Thanks a lot guys! You went through quite a lot :O. I need to learn to word problems properly.

@Mentallic, they were running away from each other. I never said that the girlfriend was running towards the guy. It was stated in the original problem as the last sentence.

 

[Mentallic]

I'm not enjoying all these unnecessary variables with subscripts...

If we let the distance traveled by the tortoise be x after some time, then achilles would travel a distance of 15x in the same time. Achilles is at the starting point and the tortoise is 64 metres away. They are running towards each other (an assumption I'm making since I'm not quite sure what the question is asking) and want to close the gap to 64/8=8 metres.

We just need to solve for x in these two equations then,

d=15x

d=(64-x)-8

To explain what these equations are, the d=15x is describing the distance achilles is covering. We are looking to solve for d since this is the distance achilles runs. The other equation describes the tortoise's movement such that he starts at 64 metres and moves towards achilles (or in the negative direction, thus -x). The -8 is as though the tortoise is 8 metres closer to achilles and thus will run into him (the graphs will intersect) at the same time that they would be 8 metres apart if they weren't 8 metres closer. We could obviously instead have made it d=15x+8 and d=64-x.

Hopefully this has cleared some light on the problem...

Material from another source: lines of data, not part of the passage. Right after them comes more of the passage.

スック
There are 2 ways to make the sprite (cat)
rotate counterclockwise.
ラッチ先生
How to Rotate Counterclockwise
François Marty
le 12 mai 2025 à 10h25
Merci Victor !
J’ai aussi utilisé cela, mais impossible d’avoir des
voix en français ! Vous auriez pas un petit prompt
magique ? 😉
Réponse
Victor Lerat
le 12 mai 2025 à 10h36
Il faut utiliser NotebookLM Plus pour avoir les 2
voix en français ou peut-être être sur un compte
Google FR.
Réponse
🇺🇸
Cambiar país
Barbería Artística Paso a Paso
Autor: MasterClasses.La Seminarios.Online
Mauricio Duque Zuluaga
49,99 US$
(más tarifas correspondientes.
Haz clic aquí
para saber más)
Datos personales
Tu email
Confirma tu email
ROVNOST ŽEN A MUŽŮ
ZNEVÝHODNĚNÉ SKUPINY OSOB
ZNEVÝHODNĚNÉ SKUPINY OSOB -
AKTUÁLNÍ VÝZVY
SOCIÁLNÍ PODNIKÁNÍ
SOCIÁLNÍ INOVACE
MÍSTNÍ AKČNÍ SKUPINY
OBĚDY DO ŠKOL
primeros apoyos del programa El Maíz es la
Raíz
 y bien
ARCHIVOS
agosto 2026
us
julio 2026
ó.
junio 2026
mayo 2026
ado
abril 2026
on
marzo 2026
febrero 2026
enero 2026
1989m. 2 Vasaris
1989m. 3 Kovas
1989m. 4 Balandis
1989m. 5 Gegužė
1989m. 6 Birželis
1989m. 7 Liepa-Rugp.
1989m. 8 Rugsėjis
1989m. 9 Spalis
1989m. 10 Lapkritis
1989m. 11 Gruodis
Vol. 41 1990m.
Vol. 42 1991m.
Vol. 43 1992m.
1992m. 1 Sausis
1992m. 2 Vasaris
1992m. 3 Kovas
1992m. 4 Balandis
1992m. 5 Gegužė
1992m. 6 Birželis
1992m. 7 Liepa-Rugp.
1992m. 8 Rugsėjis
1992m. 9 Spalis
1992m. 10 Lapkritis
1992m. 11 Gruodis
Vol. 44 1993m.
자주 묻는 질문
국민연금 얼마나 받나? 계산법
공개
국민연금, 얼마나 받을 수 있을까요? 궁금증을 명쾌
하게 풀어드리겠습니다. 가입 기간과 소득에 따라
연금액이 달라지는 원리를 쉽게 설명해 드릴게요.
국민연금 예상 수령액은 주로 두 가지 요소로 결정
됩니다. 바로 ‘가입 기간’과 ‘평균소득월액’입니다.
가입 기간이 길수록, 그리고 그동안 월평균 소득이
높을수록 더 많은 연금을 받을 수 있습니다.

edit: ok so they were running away from each other. So that means I solved two other problems in this thread, without solving the actual problem you asked

 

[Avathacis]

I'm not enjoying all these unnecessary variables with subscripts...

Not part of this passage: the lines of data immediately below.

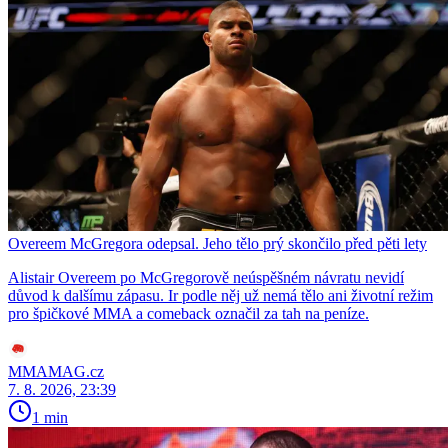
Overeem McGregora odepsal. Jeho tělo prý skončilo před pěti lety
Alistair Overeem po McGregorově neúspěšném návratu nevidí
důvod k dalšímu zápasu. Ir podle něj už nemá tělo ani životní režim
pro špičkové MMA a comeback označil za tah na peníze.
MMAMAG.cz
7. 8. 2026, 23:39
1 min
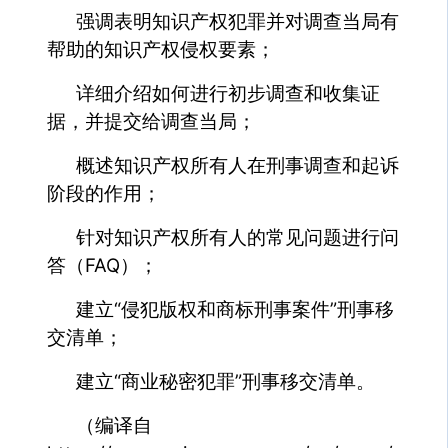
强调表明知识产权犯罪并对调查当局有
帮助的知识产权侵权要素；
详细介绍如何进行初步调查和收集证
据，并提交给调查当局；
概述知识产权所有人在刑事调查和起诉
阶段的作用；
针对知识产权所有人的常见问题进行问
答（FAQ）；
建立“侵犯版权和商标刑事案件”刑事移
交清单；
建立“商业秘密犯罪”刑事移交清单。
（编译自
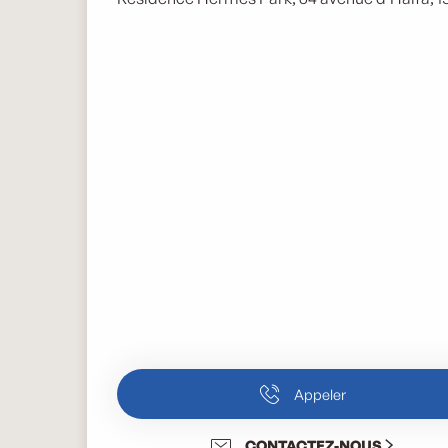
Appeler
CONTACTEZ-NOUS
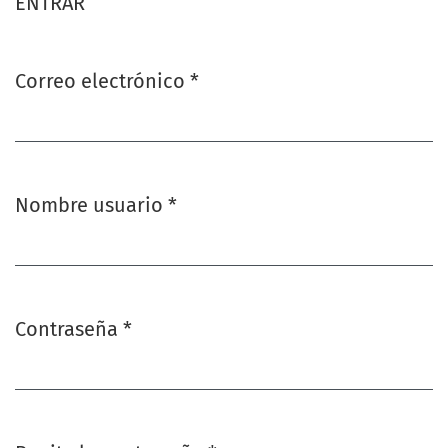
ENTRAR
Correo electrónico
*
Obligatorio
Nombre usuario
*
Obligatorio
Contraseña
*
Obligatorio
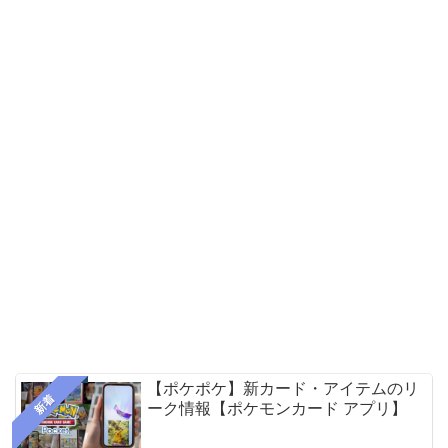
【ポケポケ】新カード・アイテムのリ
新着
ーク情報【ポケモンカード アプリ】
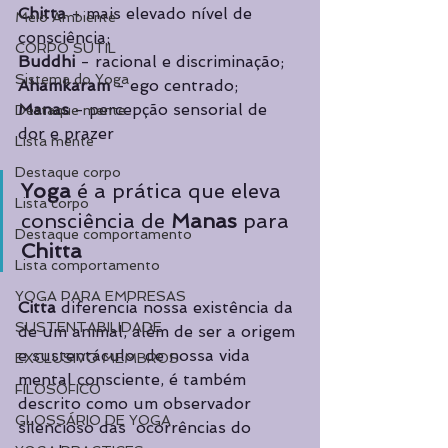
Chitta 
- mais elevado nível de 
Meio Ambiente
consciência; 
CORPO SUTIL
Buddhi 
- racional e discriminação;  
Sistema do Yoga
Ahamkaram 
- ego centrado; 
Manas 
- percepção sensorial de 
Destaque mente
dor e prazer 
Lista mente
Destaque corpo
Yoga 
é a prática que eleva 
Lista corpo
consciência de 
Manas 
para 
Destaque comportamento
Chitta 
Lista comportamento
YOGA PARA EMPRESAS
Citta 
diferencia nossa existência da 
SUSTENTABILIDADE
de um animal, além de ser a origem 
e sustentáculo  de nossa vida 
EXCLUSIVO MEMBROS
mental consciente, é também 
FILOSÓFICO
descrito como um observador 
GLOSSÁRIO DE YOGA
silencioso das  ocorrências do 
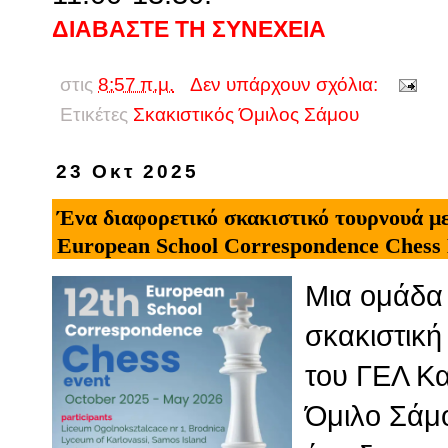
ΔΙΑΒΑΣΤΕ ΤΗ ΣΥΝΕΧΕΙΑ
στις
8:57 π.μ.
Δεν υπάρχουν σχόλια:
Ετικέτες
Σκακιστικός Όμιλος Σάμου
23 Οκτ 2025
Ένα διαφορετικό σκακιστικό τουρνουά με
European School Correspondence Chess
Μια ομάδα
σκακιστική
του ΓΕΛ Κα
Όμιλο Σάμο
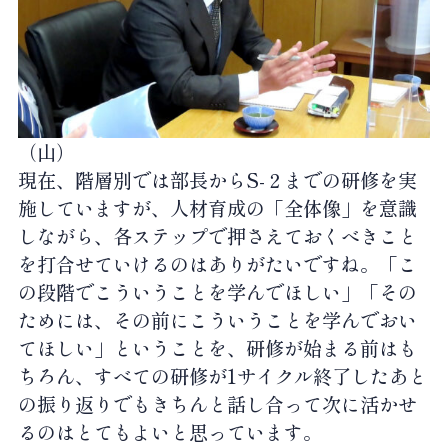
（山）
現在、階層別では部長からS-２までの研修を実
施していますが、人材育成の「全体像」を意識
しながら、各ステップで押さえておくべきこと
を打合せていけるのはありがたいですね。「こ
の段階でこういうことを学んでほしい」「その
ためには、その前にこういうことを学んでおい
てほしい」ということを、研修が始まる前はも
ちろん、すべての研修が1サイクル終了したあと
の振り返りでもきちんと話し合って次に活かせ
るのはとてもよいと思っています。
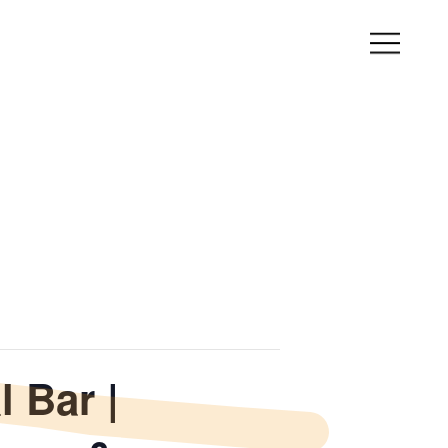
 Bar |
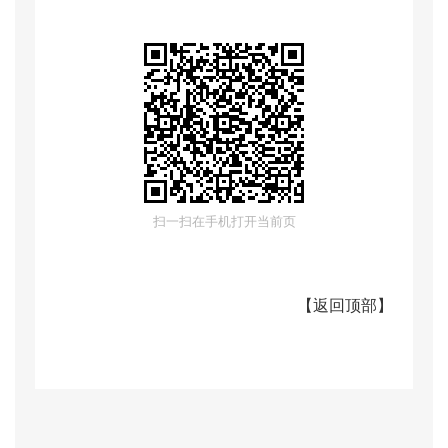
咨询电话：6234849
扫一扫在手机打开当前页
【
返回顶部
】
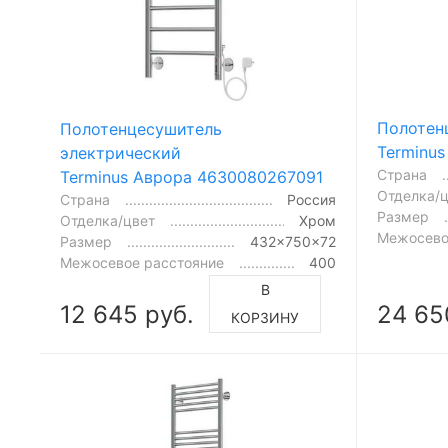
Полотен
Полотенцесушитель
Terminu
электрический
Страна
Terminus Аврора 4630080267091
Отделка/
Страна
Россия
Размер
Отделка/цвет
Хром
Межосево
Размер
432x750x72
Межосевое расстояние
400
В
12 645 руб.
24 65
КОРЗИНУ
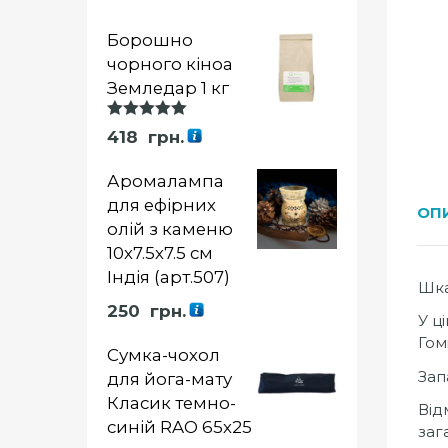
Борошно
чорного кіноа
Земледар 1 кг
Оцінка
418
грн.
5.00
із 5
Аромалампа
для ефірних
ОП
олій з каменю
10х7.5х7.5 см
Індія (арт.507)
Шка
250
грн.
У ц
Гом
Сумка-чохол
Зап
для йога-мату
Класик темно-
Від
синій RAO 65х25
заг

If we let the distance traveled by the tortoise be x after some time, then achilles would travel a distance of 15x in the same time. Achilles is at the starting point and the tortoise is 64 metres away. They are running towards each other (an assumption I'm making since I'm not quite sure what the question is asking) and want to close the gap to 64/8=8 metres.

We just need to solve for x in these two equations then,

d=15x

d=(64-x)-8

To explain what these equations are, the d=15x is describing the distance achilles is covering. We are looking to solve for d since this is the distance achilles runs. The other equation describes the tortoise's movement such that he starts at 64 metres and moves towards achilles (or in the negative direction, thus -x). The -8 is as though the tortoise is 8 metres closer to achilles and thus will run into him (the graphs will intersect) at the same time that they would be 8 metres apart if they weren't 8 metres closer. We could obviously instead have made it d=15x+8 and d=64-x.

Hopefully this has cleared some light on the problem...

edit: ok so they were running away from each other. So that means I solved two other problems in this thread, without solving the actual problem you asked

Hey, any math i can get is of great use to me. Especially if it's something that hasn't been taught to me in school. Somehow things "outside" school seem more interesting to me.

Also the above is correct. It's just +x, not -x. It's also way faster.